Strategiczne gry do pobrania dla dziewczyn za darmo

Jetfighter IV: Fortress America

Jetfighter IV: Fortress America

Post by relatedRelated post

Dlaczego tak niewielu ostatnio producentów gier wydaje gry, które mogą nosić miano symulatorów? Wiele razy na różnorakich listach dyskusyjnych poruszana była owa kwestia, wiele razy stała się ona zarzewiem sporów i zażartych dyskusji. Coraz częściej producenci gier stawiają na czystą rozrywkę, w której nie trzeba martwic się o obsługę skomplikowanych systemów uzbrojenia. Coraz częściej najnowsze produkty noszące miano symulatorów w rzeczywistości nimi nie są, lecz tylko zgrabnie korzystają z nazwy gatunku dla przyciągnięcia tłumów rządnych mocnych wrażeń ludzi, pragnących zasiąść za sterami samolotów, śmigłowców czy okrętów.

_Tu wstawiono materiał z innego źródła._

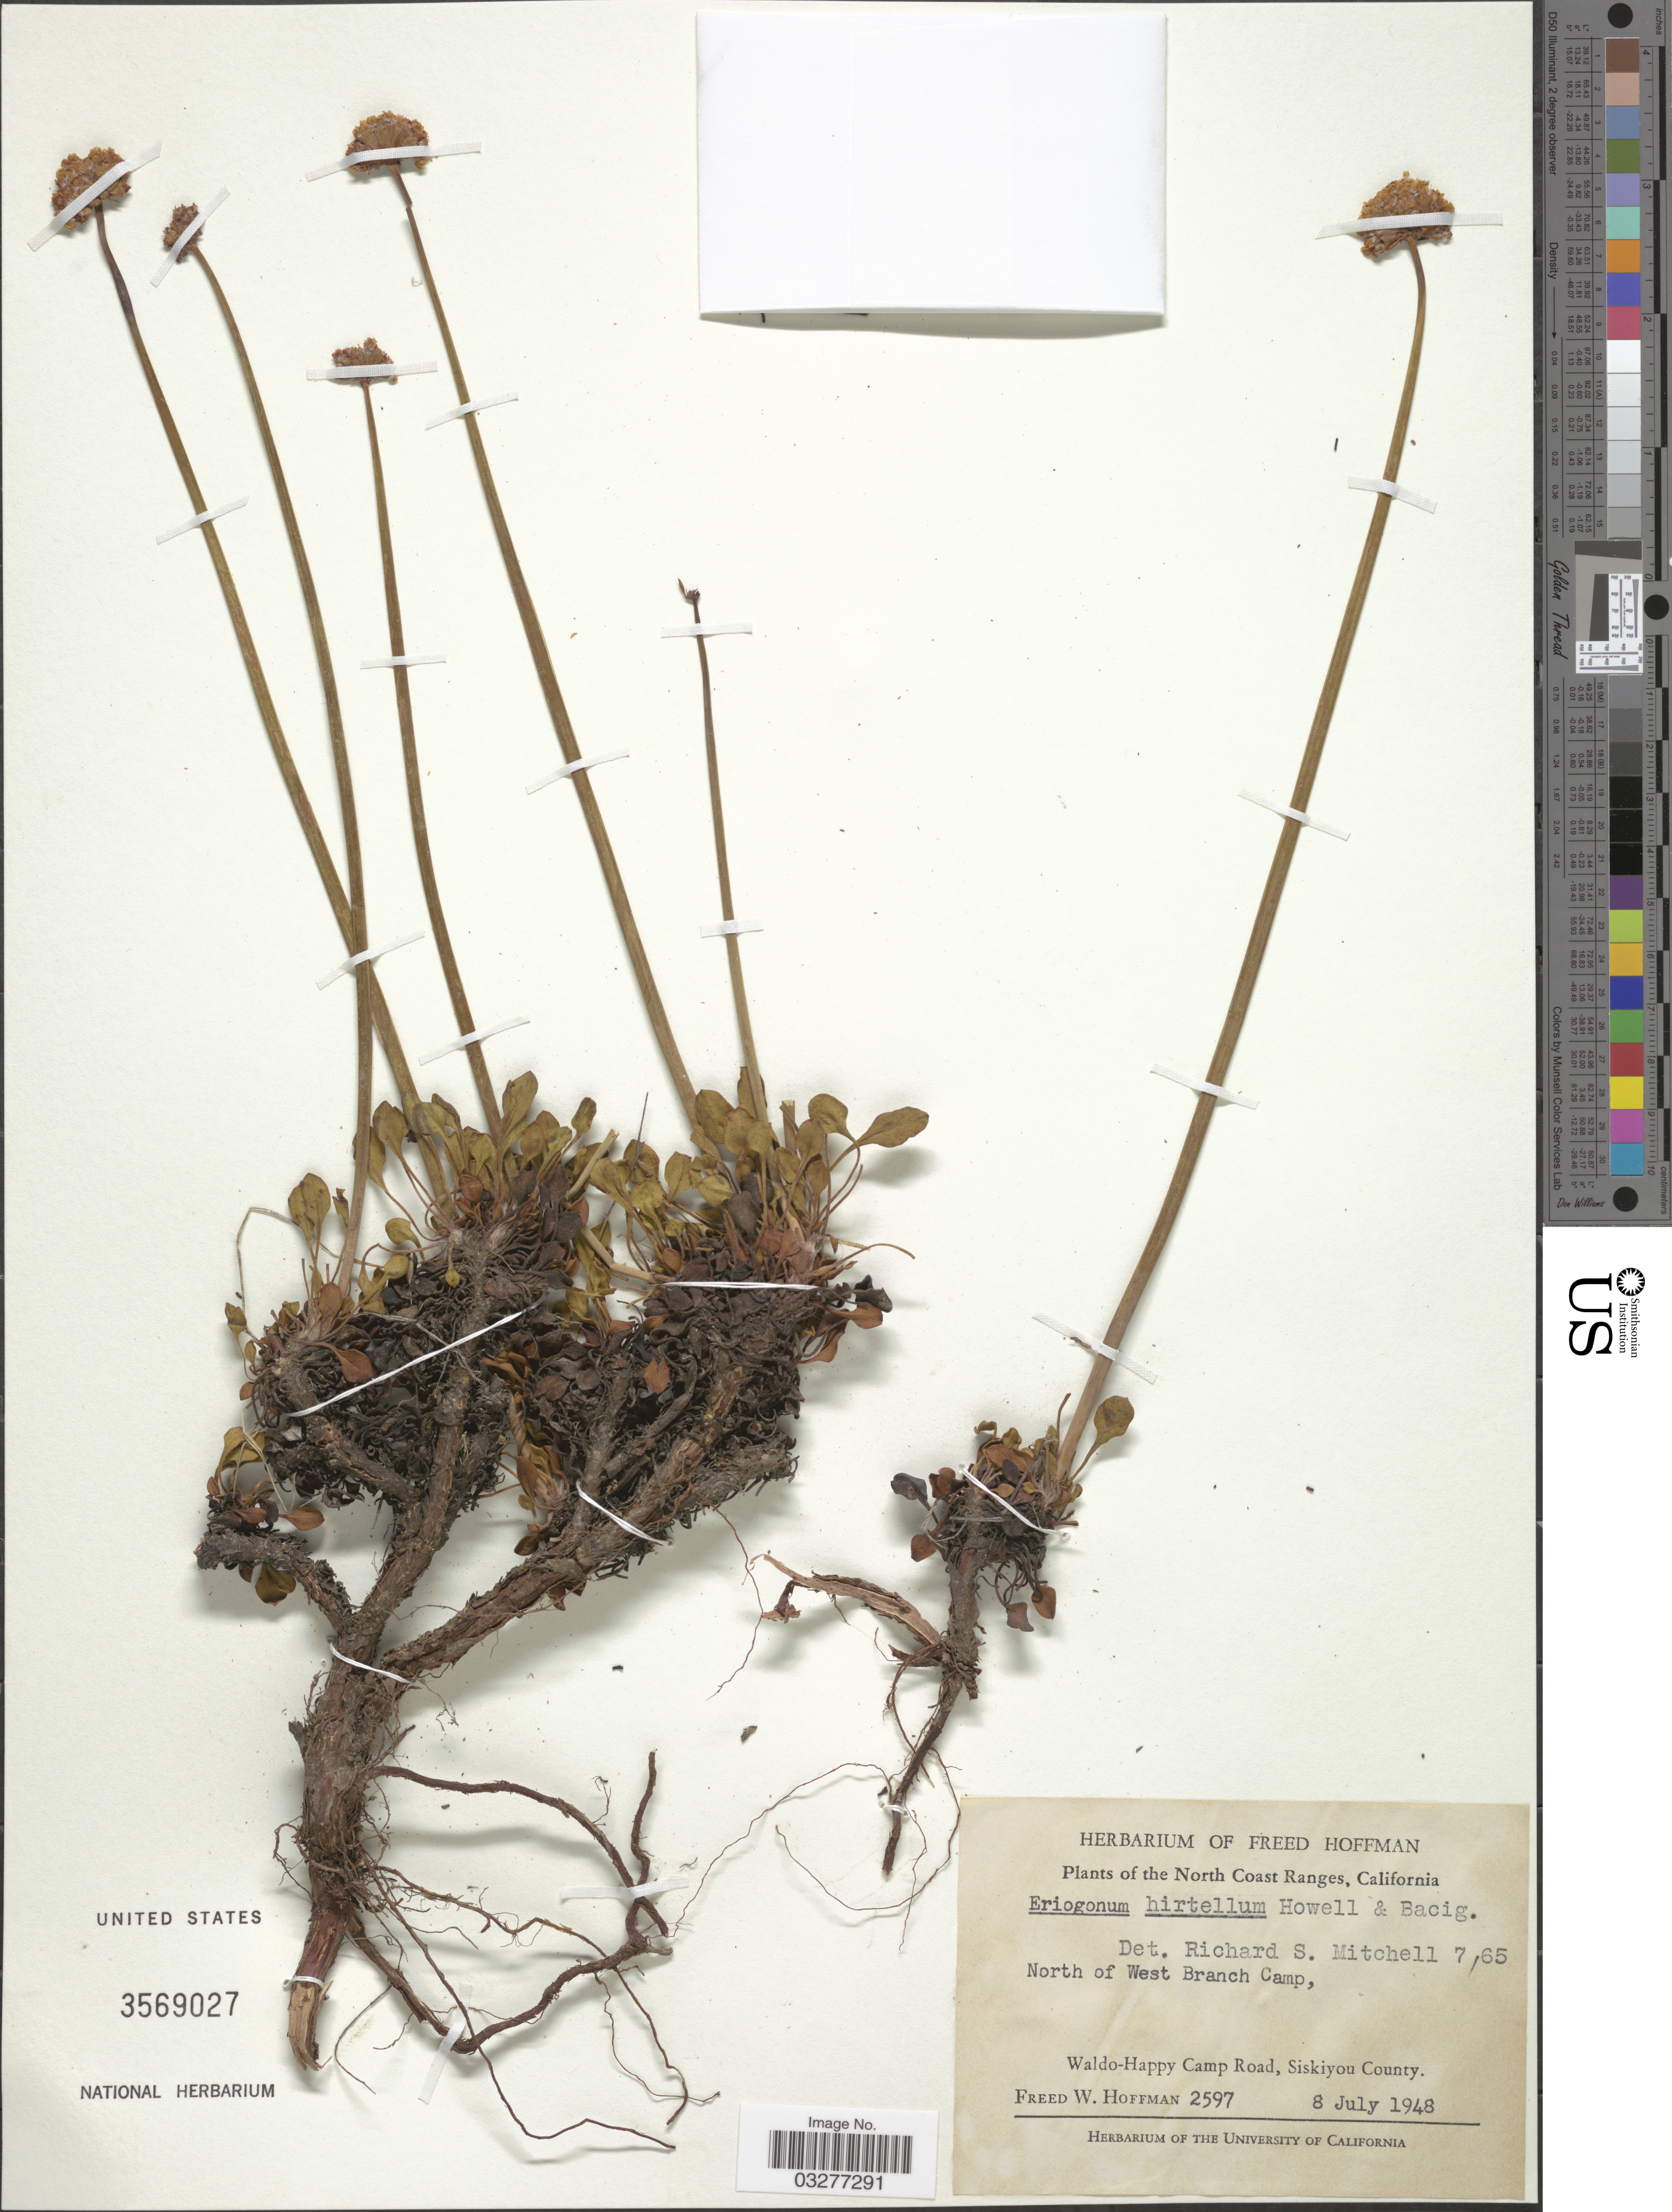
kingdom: Plantae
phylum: Tracheophyta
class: Magnoliopsida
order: Caryophyllales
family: Polygonaceae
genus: Eriogonum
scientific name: Eriogonum hirtellum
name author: J.T. Howell & Bacigalupi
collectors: F. Hoffman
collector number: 2597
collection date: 1948-07-08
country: United States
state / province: California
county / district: Siskiyou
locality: North Coast Ranges. North of West Branch Camp. Waldo-Happy Camp Road, Siskiyou County.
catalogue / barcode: US 3569027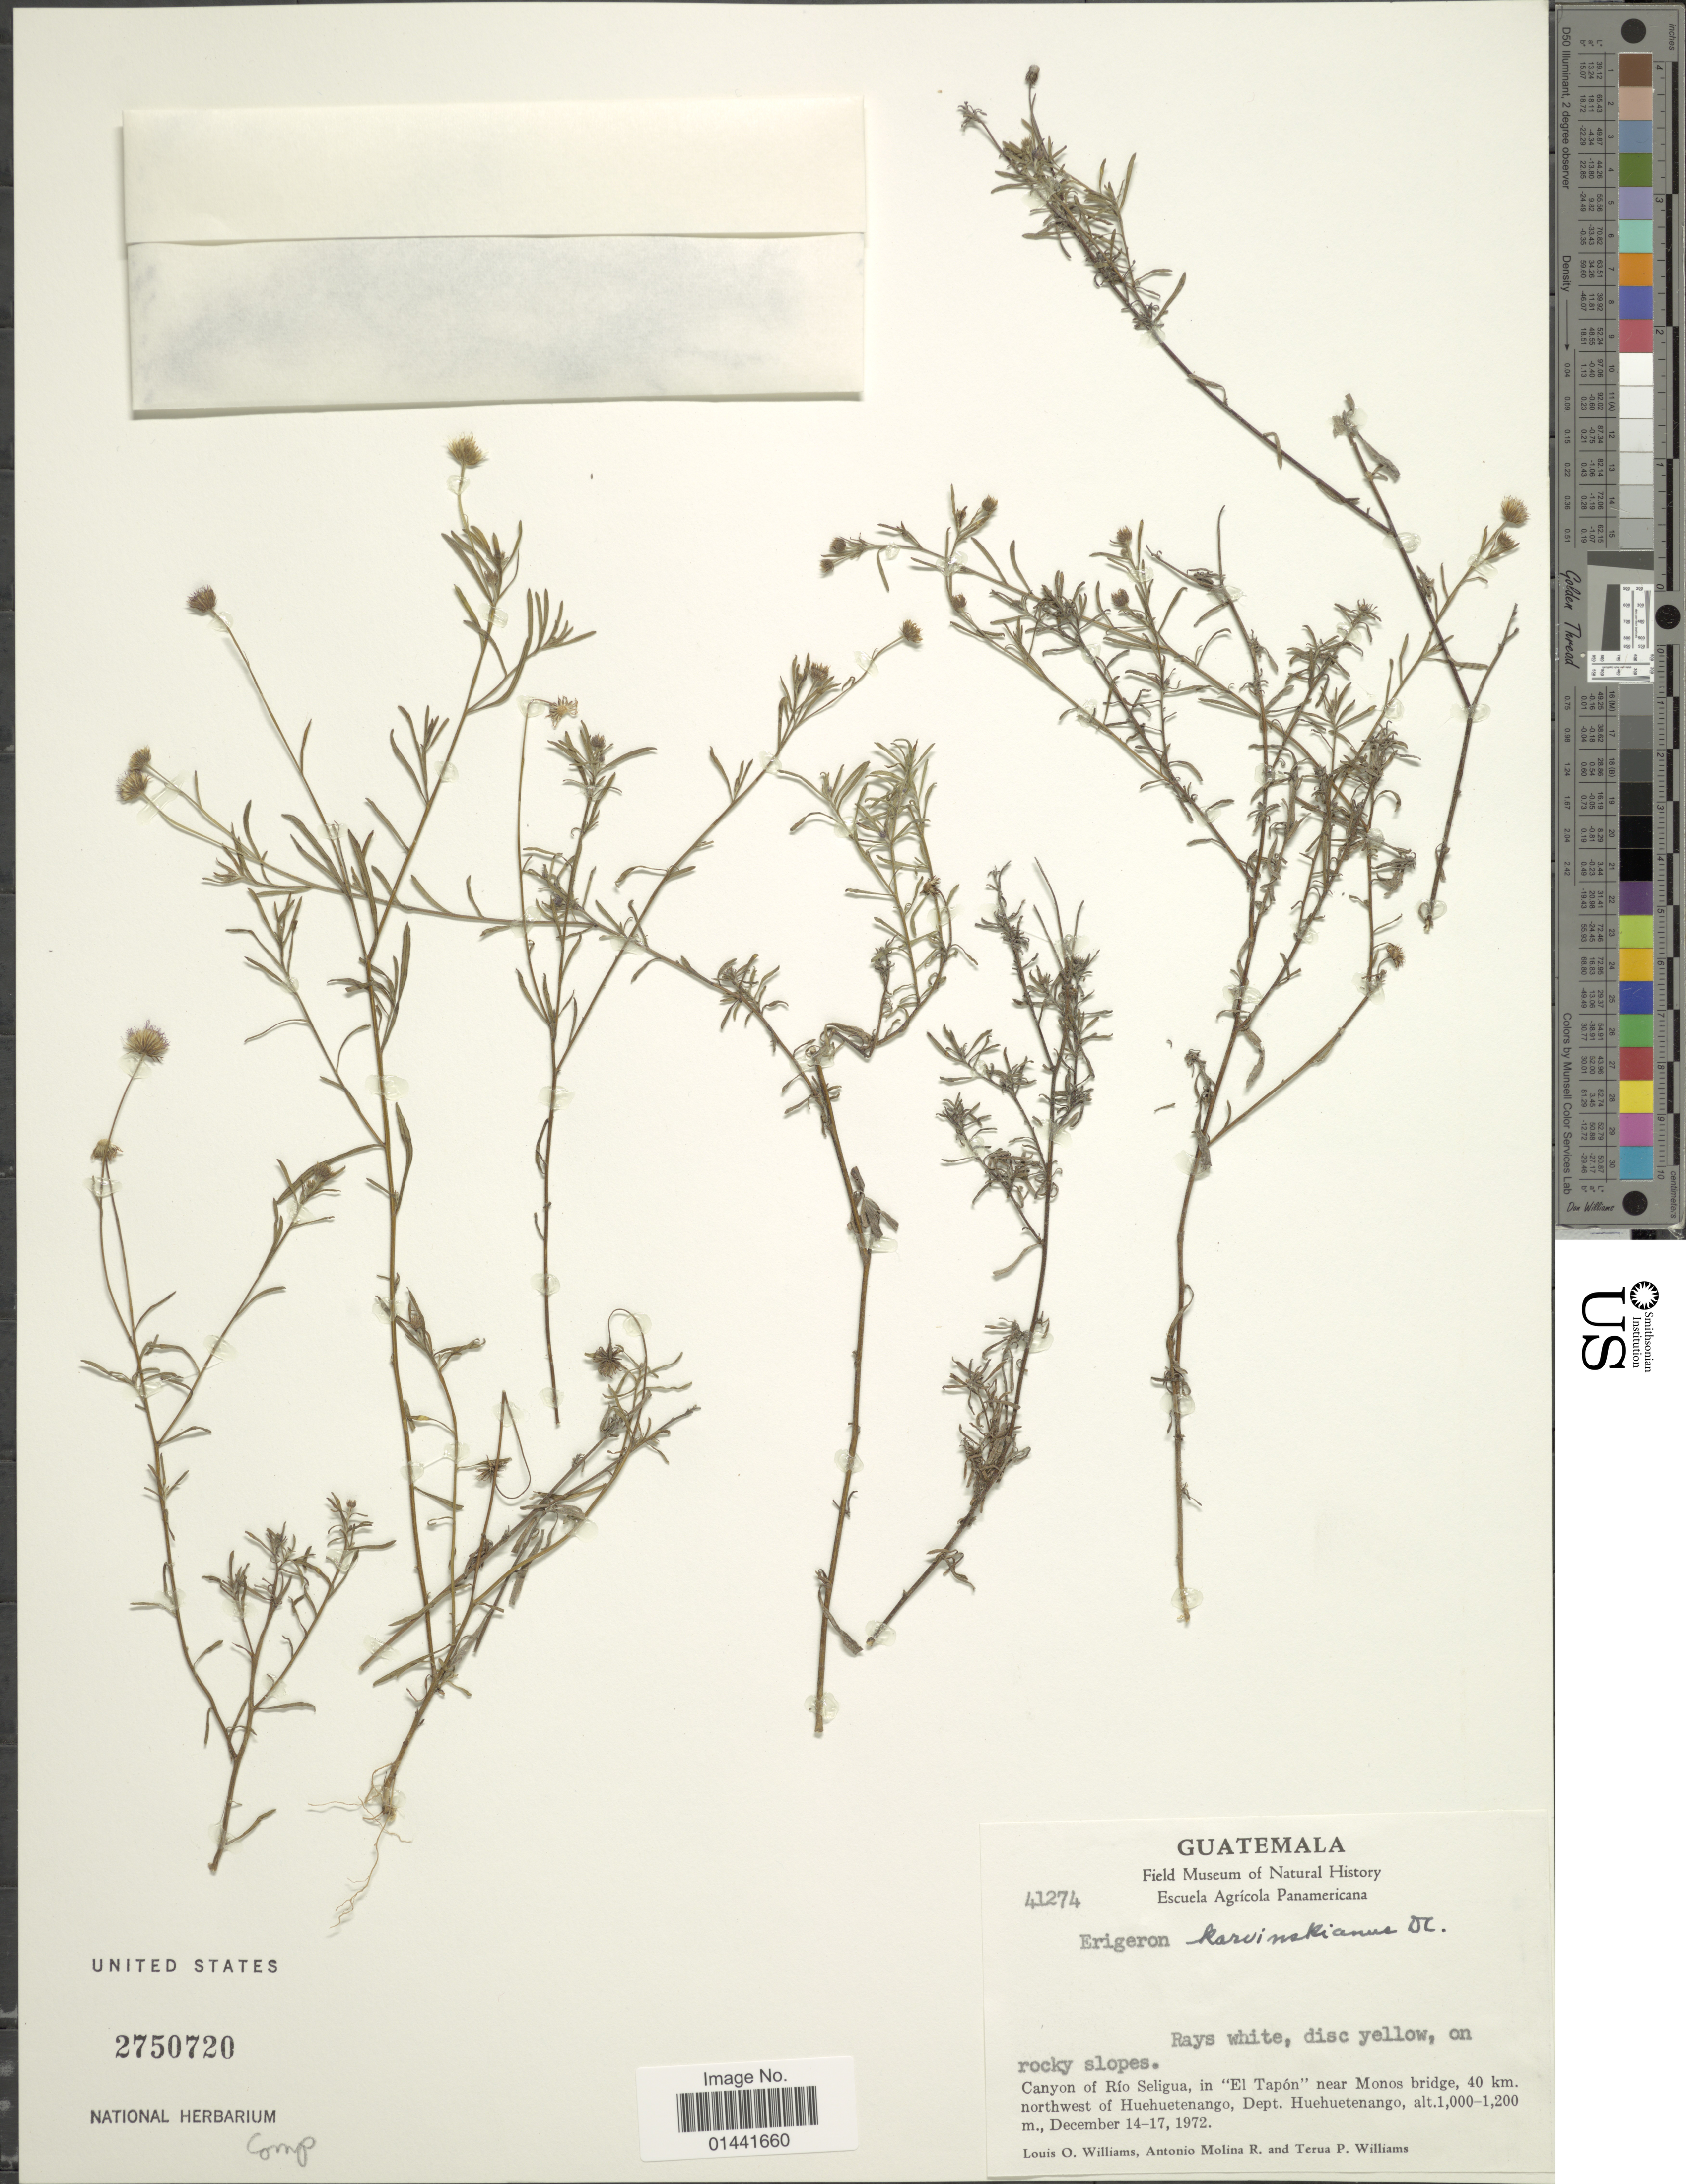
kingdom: Plantae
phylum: Tracheophyta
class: Magnoliopsida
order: Asterales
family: Asteraceae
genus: Erigeron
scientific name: Erigeron karvinskianus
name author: DC.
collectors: L. O. Williams, A. Molina R. & T. P. Williams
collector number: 41274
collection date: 1972-12-14/1972-12-17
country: Guatemala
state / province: Huehuetenango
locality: Rocky slopes, Canyon of Río Seligua, in "El Tapón" near Monos bridge, 40 km. northwest of Huehuetenango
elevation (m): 1000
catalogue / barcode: US 2750720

To wszystko sprawia, że gatunek powoli acz systematycznie odchodzi do lamusa, znika z rynku gier komputerowych. Właśnie dostałem do zrecenzowania grę, której nazwa, mogłoby się wydawać, mówi o niej wszystko i jednoznacznie wskazuje na kategorię, do jakiej można grę tę zaliczyć. Jetfigher IV jest spadkobiercą dość długiej serii Jetfighter. Po raz pierwszy spotkałem się z nią grając w demo Jetfightera III i, szczerze mówiąc, gra ta nie zagościła na dysku mojego komputera zbyt długo. Podkreślam: gra, gdyż użycie do jej określenia terminu symulator byłoby wielką pomyłką. Skoro już o tym wspominam, chciałbym zaznaczyć, że jakiekolwiek od tego momentu użycie w poniższym tekście słowa symulator jest zabiegiem czysto językowym, stylistycznym, gdyż najnowszego produktu Mission Studios nie można nazwać w moim rozumieniu symulatorem. Ale po kolei.
Jest rok 2012. Od ponad dwudziestu lat Stany Zjednoczone rządziły niepodzielnie, trzymały w ręku ekonomię, narzucały swój styl myślenia wszystkim państwom na całym świecie. Jak to zawsze bywa, niektórym podobało się to mniej, innym bardziej, a jeszcze innym zupełnie, ale każdy liczył się z potęgą militarna i gospodarczą, przeciw której pojedyncza jednostka, pojedyncze państwo, nie mogło wystąpić i przeciwstawić się dominacji USA. Jednakże taki stan rzeczy, jak to bywa w przyrodzie, nie mógł trwać wiecznie. I stało się. W styczniu 2012 roku ktoś wreszcie powiedział STOP. Zawiązała się nowa koalicja, zwana po prostu „koalicją”, w skład której weszły Rosja, Chiny oraz Korea Północna. Równowaga światowa, tak dokładnie pielęgnowana przez jedyne super-mocarstwo – USA, została zburzona. Także inne państwa, widząc swoją szansę na skorzystanie z nadarzającej się okazji, zdecydowały się na działanie. Zaczęło się kotłować na Bliskim Wschodzie, Irak postanowił znowu zając roponośne pola naftowe Kuwejtu, także Izrael zdecydował się na poszerzenie strefy wpływów w swoim regionie. Dwa superlotniskowce oraz korpus ekspedycyjny składający się z elitarnych jednostek zostały wysłane w rejon starć, zaczęły działania operacyjne i uwikłały się w kolejną wojnę o ropę. Tym posunięciem USA pozbawiło się znacznych sił i pozostało bezbronne. W tym czasie koalicja trzech państw pod przykrywką manewrów zaatakowała niczego niespodziewających się obywateli kraju wolności i hamburgerów. Tak zaczęła się trzecia wojna światowa. Trzeba przyznać, iż autorzy stworzyli doskonały scenariusz dla gry, zawierający wiele potencjalnych możliwości jego rozwoju. Do czasu Jetfightera IV nie zdarzyło mi się chyba walczyć na amerykańskiej ziemi, pomijam oczywiście poligon Nelis znany z wielu produkcji oraz najnowszego Red Alerta. Tak wygląda konflikt, którego stajemy się małym, lecz jakże potrzebnym trybikiem.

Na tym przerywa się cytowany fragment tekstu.